Many Israelis often feel as if they are waging two wars: one against Hamas, and one against the UN. The UN’s stance against Israel has been clear for some time, and the reports recently that weapons stockpiles discovered by the organisation were handed immediately back to Hamas will not have done its credibility in Israel any favours.


Text Translated: Report: “Around 20 Palestinians that demonstrated against Hamas in Gaza have been executed.”

The same poster also shared a video from the Knesset in which an MK named Nissim Ze’ev decries Arab culture as one based on bloodshed and violence, mentioning ISIS, Syria and Egypt as proof. He then labels Arab MK Ahmed Tibi as the most serious ‘tunnel threat’ – one that goes from Gaza right into the Knesset plenum.


This image was tweeted by the IDF, presumably to get British people to ask themselves that very question. But to many people in Britain, such attempts to play on emotion in an effort to gain support have not been well received. 


Left translation: Ceasefire? “No. We need to continue the bombardment of Gaza”


The post on the left reads: “Bibi [Netanyahu] you are stupid! We are having a ceasefire, and they’re continuing to fire at us, wake up already!!!”. On the right “Share on your wall, it’s the least we can do in order never to forget.”  – A collage of all the soldiers killed so far.

A photographer captured what turned out to be the last embrace between Staff Sgt. Adi Briga and his girlfriend on the border with Gaza. He was killed in a Hamas mortar attack three days later, 28 July.
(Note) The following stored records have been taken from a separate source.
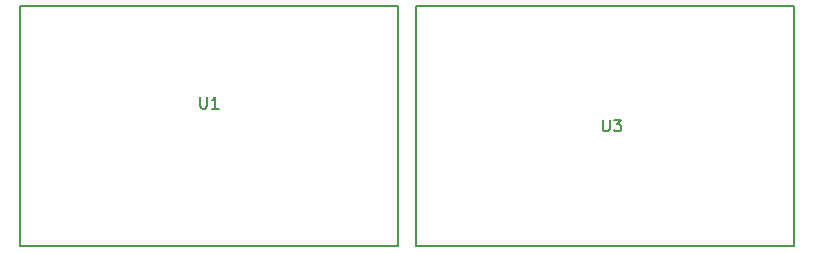
<source format=gbr>
G04 #@! TF.FileFunction,Legend,Top*
%FSLAX46Y46*%
G04 Gerber Fmt 4.6, Leading zero omitted, Abs format (unit mm)*
G04 Created by KiCad (PCBNEW 4.0.7) date 03/14/18 18:41:00*
%MOMM*%
%LPD*%
G01*
G04 APERTURE LIST*
%ADD10C,0.100000*%
%ADD11C,0.150000*%
G04 APERTURE END LIST*
D10*
D11*
X149299200Y-143560800D02*
X149299200Y-123260800D01*
X149299200Y-123260800D02*
X117299200Y-123260800D01*
X117299200Y-143560800D02*
X117299200Y-123260800D01*
X149299200Y-143560800D02*
X117299200Y-143560800D01*
X182827200Y-143560800D02*
X182827200Y-123260800D01*
X182827200Y-123260800D02*
X150827200Y-123260800D01*
X150827200Y-143560800D02*
X150827200Y-123260800D01*
X182827200Y-143560800D02*
X150827200Y-143560800D01*
X132537295Y-130922781D02*
X132537295Y-131732305D01*
X132584914Y-131827543D01*
X132632533Y-131875162D01*
X132727771Y-131922781D01*
X132918248Y-131922781D01*
X133013486Y-131875162D01*
X133061105Y-131827543D01*
X133108724Y-131732305D01*
X133108724Y-130922781D01*
X134108724Y-131922781D02*
X133537295Y-131922781D01*
X133823009Y-131922781D02*
X133823009Y-130922781D01*
X133727771Y-131065638D01*
X133632533Y-131160876D01*
X133537295Y-131208495D01*
X166624095Y-132853181D02*
X166624095Y-133662705D01*
X166671714Y-133757943D01*
X166719333Y-133805562D01*
X166814571Y-133853181D01*
X167005048Y-133853181D01*
X167100286Y-133805562D01*
X167147905Y-133757943D01*
X167195524Y-133662705D01*
X167195524Y-132853181D01*
X167576476Y-132853181D02*
X168195524Y-132853181D01*
X167862190Y-133234133D01*
X168005048Y-133234133D01*
X168100286Y-133281752D01*
X168147905Y-133329371D01*
X168195524Y-133424610D01*
X168195524Y-133662705D01*
X168147905Y-133757943D01*
X168100286Y-133805562D01*
X168005048Y-133853181D01*
X167719333Y-133853181D01*
X167624095Y-133805562D01*
X167576476Y-133757943D01*
M02*

</source>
Israeli programmers in the ‘start-up nation’, so-called because of its impressive internet and technological advancement, was not slow to provide its citizens with a host of ‘red alert’ smartphone apps – instantaneous warning of incoming missiles direct to your phone.

The Restrictions to Humanity in an Interactive War

Israel is such a small country that it often feels like a neighbourhood. Almost everyone is perhaps two degrees of separation away from the Prime Minister. When there is a war everybody participates in some way. Almost all hear the sirens, they all know people called up to be stationed in Gaza, and they all go through the same anxiety and fear, and often the same radicalisation and tendency to scapegoat only one side.

The speed and widened possibilities of modern media, with smartphones and Facebook, brings updates to people’s fingertips, and makes this an interactive war like few others. Yet it is hard not to think that while in theory everyone should be more aware by such an abundance of up-to-date news, the reality appears to be the opposite.

Social media hyper-simplifies the conflict, portrays it as a drama. And for Israelis, the temptation to see themselves as the good guys is too appealing. It is too simple to hook people with a picture or a quick story about an attempted infiltration by Hamas ‘terrorists’. They need only go online, read a snippet about some soldiers who got injured in the line of duty, copy-and-paste a message of support, and duck back out into daily life again. But promote empathy it does not and build bridges it certainly will not.